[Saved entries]
■ ■ ■ ■ ■ ■ ■

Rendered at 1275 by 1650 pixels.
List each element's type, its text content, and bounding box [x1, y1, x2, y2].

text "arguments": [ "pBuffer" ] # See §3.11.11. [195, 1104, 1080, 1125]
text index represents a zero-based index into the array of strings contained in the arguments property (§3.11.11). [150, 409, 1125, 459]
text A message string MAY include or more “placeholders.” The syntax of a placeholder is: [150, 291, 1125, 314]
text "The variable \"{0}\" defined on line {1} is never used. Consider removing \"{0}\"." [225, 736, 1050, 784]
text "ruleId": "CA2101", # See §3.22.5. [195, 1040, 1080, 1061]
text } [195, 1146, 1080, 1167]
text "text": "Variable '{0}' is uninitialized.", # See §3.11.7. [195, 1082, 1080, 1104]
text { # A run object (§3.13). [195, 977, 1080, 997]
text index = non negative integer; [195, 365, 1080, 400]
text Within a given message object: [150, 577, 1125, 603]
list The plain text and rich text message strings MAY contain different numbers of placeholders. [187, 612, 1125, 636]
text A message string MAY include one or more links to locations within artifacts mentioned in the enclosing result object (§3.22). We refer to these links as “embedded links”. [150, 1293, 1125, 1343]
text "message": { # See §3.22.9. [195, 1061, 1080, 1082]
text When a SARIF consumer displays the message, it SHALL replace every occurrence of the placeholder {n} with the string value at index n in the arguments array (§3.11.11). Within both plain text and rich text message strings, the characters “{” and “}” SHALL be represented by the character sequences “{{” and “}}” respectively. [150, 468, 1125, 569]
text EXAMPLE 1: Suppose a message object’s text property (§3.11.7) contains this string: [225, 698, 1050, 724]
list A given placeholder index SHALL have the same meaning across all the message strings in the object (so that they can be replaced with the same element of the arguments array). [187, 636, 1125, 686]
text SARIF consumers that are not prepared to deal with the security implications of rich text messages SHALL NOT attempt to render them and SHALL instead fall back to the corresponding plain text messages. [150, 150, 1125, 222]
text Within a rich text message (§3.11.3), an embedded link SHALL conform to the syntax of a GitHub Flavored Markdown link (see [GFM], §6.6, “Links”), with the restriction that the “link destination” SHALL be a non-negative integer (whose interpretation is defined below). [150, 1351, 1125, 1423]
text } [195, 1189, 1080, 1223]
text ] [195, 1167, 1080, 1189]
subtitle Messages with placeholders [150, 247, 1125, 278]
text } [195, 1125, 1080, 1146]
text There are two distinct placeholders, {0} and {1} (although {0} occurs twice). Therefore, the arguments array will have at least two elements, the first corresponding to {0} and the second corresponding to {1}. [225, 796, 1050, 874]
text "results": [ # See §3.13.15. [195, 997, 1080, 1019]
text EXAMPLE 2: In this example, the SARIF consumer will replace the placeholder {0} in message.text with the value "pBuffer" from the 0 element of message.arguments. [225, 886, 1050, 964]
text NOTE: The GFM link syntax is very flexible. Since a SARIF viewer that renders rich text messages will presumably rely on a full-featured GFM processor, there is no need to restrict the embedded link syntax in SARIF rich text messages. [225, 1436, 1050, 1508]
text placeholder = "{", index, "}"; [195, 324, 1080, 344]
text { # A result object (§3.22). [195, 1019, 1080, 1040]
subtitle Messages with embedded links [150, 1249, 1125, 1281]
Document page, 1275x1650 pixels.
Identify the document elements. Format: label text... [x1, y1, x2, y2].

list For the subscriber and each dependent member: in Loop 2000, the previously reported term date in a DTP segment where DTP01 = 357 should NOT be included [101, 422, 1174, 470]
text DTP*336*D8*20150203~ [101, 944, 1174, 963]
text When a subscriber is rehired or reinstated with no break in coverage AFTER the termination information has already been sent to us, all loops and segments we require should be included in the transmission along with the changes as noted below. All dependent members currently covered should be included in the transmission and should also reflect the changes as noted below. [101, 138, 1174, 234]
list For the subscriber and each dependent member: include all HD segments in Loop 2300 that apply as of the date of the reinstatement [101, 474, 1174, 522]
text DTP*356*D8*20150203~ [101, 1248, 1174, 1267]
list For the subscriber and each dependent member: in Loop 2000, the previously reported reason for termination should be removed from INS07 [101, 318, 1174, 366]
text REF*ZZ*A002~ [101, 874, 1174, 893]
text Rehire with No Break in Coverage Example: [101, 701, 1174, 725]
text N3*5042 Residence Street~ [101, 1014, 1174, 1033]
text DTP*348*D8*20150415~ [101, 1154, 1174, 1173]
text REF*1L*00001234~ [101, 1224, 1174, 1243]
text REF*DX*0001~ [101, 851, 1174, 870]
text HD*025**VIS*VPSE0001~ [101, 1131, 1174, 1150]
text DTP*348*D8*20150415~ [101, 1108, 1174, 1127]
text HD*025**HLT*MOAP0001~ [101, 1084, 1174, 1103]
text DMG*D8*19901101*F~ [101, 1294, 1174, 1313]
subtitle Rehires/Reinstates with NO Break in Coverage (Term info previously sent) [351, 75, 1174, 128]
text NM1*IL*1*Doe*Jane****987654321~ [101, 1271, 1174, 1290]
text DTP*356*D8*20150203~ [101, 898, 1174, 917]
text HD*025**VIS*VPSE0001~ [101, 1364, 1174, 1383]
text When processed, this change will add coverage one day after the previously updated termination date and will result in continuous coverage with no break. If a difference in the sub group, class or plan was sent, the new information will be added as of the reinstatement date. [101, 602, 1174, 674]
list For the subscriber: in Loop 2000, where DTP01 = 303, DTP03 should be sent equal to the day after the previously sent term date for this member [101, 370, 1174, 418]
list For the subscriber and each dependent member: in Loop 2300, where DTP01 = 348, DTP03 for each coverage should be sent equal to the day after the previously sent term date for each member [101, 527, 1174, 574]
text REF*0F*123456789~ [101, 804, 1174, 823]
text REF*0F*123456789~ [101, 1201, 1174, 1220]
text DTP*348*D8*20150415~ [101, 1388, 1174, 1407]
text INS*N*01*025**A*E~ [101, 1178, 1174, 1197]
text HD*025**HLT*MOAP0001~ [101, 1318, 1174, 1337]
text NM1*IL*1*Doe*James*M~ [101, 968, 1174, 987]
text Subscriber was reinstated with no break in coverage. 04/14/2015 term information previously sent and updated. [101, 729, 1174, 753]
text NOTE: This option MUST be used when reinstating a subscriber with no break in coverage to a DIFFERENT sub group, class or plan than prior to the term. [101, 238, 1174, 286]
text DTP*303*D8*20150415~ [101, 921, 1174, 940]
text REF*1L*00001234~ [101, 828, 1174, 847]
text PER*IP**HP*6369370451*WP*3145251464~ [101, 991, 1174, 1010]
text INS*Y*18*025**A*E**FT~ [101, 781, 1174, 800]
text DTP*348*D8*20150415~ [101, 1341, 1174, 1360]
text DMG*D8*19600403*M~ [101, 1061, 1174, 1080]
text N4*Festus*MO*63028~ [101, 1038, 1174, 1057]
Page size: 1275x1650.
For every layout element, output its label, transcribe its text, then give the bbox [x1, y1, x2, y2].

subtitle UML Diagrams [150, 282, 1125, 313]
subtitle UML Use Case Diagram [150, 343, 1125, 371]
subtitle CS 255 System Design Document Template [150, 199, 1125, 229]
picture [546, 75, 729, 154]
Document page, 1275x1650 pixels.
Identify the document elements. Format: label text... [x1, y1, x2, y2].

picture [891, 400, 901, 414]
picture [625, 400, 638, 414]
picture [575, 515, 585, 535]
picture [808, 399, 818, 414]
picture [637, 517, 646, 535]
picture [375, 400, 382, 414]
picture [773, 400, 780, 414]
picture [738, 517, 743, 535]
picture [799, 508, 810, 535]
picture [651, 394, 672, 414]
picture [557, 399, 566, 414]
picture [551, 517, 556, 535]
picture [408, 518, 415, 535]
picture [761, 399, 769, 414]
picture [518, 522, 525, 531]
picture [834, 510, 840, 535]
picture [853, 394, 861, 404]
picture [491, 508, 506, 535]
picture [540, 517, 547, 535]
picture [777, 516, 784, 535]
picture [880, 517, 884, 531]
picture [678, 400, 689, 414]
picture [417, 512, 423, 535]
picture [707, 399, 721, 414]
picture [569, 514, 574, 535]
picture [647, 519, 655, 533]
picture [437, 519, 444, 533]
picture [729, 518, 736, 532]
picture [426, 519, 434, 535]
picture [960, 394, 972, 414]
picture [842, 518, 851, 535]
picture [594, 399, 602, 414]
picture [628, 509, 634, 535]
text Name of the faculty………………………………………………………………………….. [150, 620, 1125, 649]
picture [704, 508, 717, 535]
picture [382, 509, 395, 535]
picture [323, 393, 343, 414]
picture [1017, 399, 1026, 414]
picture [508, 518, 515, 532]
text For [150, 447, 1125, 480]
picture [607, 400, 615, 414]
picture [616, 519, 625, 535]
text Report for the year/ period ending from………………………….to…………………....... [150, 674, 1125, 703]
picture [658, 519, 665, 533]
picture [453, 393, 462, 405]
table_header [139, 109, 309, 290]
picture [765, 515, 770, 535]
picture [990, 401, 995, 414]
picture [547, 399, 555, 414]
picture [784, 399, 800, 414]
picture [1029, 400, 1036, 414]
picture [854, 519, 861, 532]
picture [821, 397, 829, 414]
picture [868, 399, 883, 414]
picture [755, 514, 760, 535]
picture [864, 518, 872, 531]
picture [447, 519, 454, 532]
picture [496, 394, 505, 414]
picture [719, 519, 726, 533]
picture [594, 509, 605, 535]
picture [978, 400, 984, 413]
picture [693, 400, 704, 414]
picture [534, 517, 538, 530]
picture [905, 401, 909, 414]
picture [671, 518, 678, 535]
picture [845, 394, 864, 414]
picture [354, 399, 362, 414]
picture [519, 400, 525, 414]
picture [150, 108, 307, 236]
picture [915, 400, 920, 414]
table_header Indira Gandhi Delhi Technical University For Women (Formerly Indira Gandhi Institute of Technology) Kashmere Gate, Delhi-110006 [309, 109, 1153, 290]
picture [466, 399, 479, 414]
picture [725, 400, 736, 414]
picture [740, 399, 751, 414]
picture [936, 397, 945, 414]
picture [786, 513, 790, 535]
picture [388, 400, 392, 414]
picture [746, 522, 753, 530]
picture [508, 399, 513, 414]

■ ■ ■ ■ ■ ■ ■

**ASSIGNMENT**
Please report only the number of lines above that include "integer".

**EXERCISE RESPONSE**
2